According to The Washington Post, there's a lot of unknowns at work in Siberia's coal mines. In 1989, miners in Siberia's Kuzbass region were so sick of the hard life — coupled with low pay and a lack of even basic things like soap — they went on strike. After two years, the movement grew to include 300,000 Siberian miners and impacted about a third of the Soviet Union's coal mines. By 1995, 500,000 were on strike over unpaid wages. And in 2002, most of the mines were sold to individual owners, meaning grievances were no longer national, and the scale of the problem was minimized — along with their news coverage. 

Mining — particularly coal mining — is still a major industry. According to the Coal Action Network, 76 percent of Russia's coal exports come from Siberia's Kuzbass region (pictured).

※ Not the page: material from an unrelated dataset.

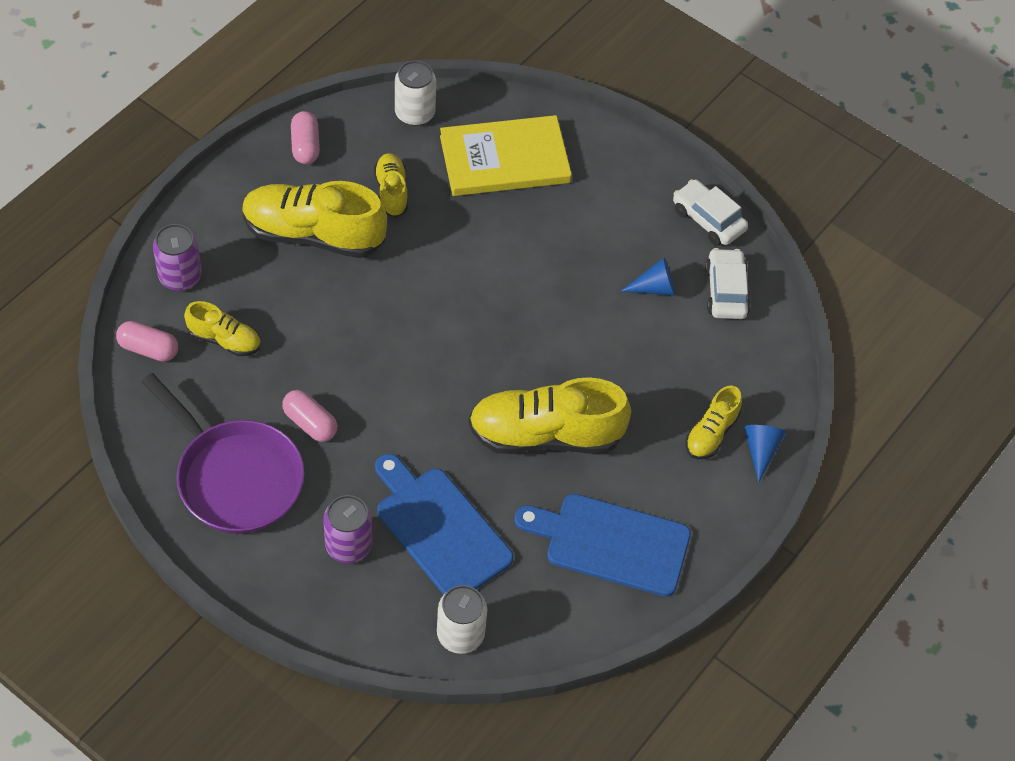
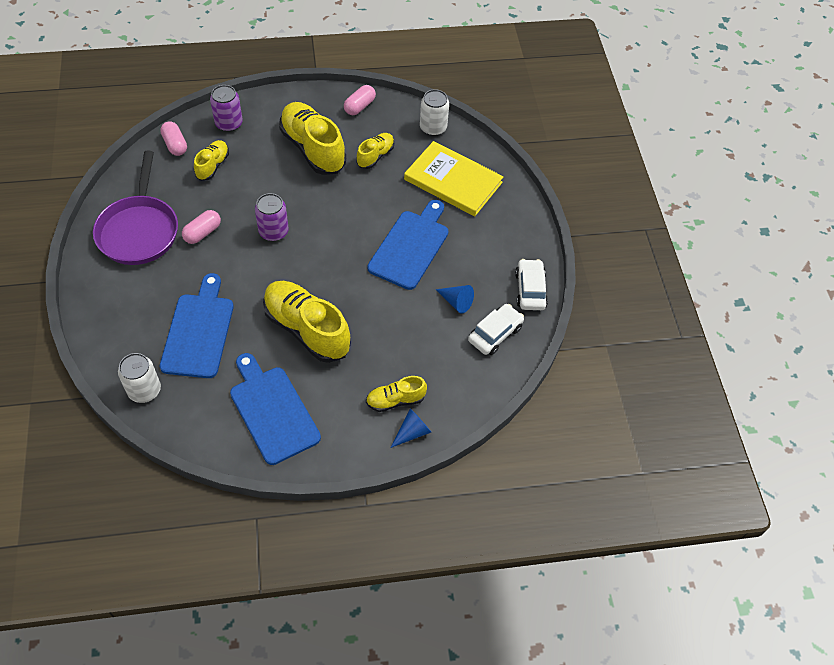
camera: 45 degrees right, 0 degrees up
yellow shoe [184,301,261,356] -> yellow shoe turned 135 degrees counterclockwise [194,140,229,181]
pink capsule [282,390,337,442] -> pink capsule turned 45 degrees clockwise [182,210,221,244]
purple can [323,495,372,563] -> purple can moved to [255,193,289,241]
none -> blue cutting board [367,200,449,290]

Siberians have seen black snow

Coal mining is a massive industry in Siberia's Kuzbass region, and that means residents have had to deal with something shocking: Black snow. In 2019, The Guardian reported on some photos that the Russian media had called "post-apocalyptic," and it was an apt description of the black snows that covered the streets of towns across the region.

And it's not uncommon, as Ecodefense member Vladimir Slivyak said, "It's harder to find white snow than black snow during the winter. There is a lot of coal dust in the air all the time. When snow falls, it just becomes visible. You can't see it the rest of the year, but it is still there."

The effects are devastating. The Coal Action Network has documented the cost of regional coal mining, and it's been devastating to Indigenous people like the Shors. In the span of just seven years, their native population has declined by a shocking 50 percent, a statistic linked to a rise in illnesses like tuberculosis. Black snow is the most visible sign of the pollution that is killing the same people who depend on it for their livelihood, and according to The Telegraph, Siberia is unlikely to give up their coal industry any time soon.